Pictured people or hands with joints
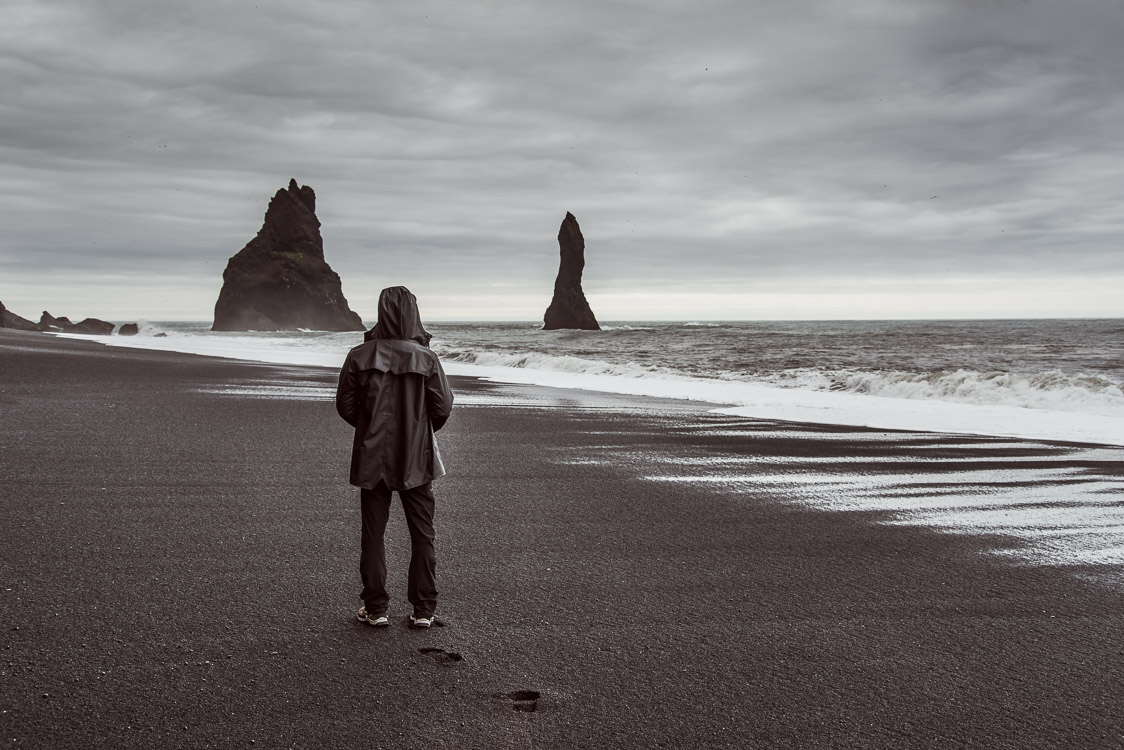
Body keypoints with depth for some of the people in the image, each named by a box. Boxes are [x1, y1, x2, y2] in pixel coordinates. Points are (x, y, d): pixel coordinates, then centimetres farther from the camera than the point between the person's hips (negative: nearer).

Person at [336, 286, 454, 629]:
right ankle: (423, 609, 13)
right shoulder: (426, 358, -10)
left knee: (373, 534, 10)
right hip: (416, 459, 0)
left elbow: (345, 405, -1)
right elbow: (442, 408, -5)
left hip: (372, 458, 1)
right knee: (422, 535, 10)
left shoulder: (359, 357, -8)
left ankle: (375, 608, 14)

Your objective: The result should be a verbatim copy of the data, free of pictures.

Written solution:
Body keypoints with depth for some of the people in the image, each named by a box. Boxes are [x1, y1, x2, y2] in pixel coordinates. Points are (x, y, d): pixel coordinates, then centimetres farther from the camera than the point between the person's hips (negative: nearer).

Person at [336, 286, 454, 629]:
right ankle: (423, 609, 13)
right shoulder: (426, 358, -10)
left knee: (373, 534, 10)
right hip: (416, 459, 0)
left elbow: (345, 405, -1)
right elbow: (442, 408, -5)
left hip: (372, 458, 1)
right knee: (422, 535, 10)
left shoulder: (359, 357, -8)
left ankle: (375, 608, 14)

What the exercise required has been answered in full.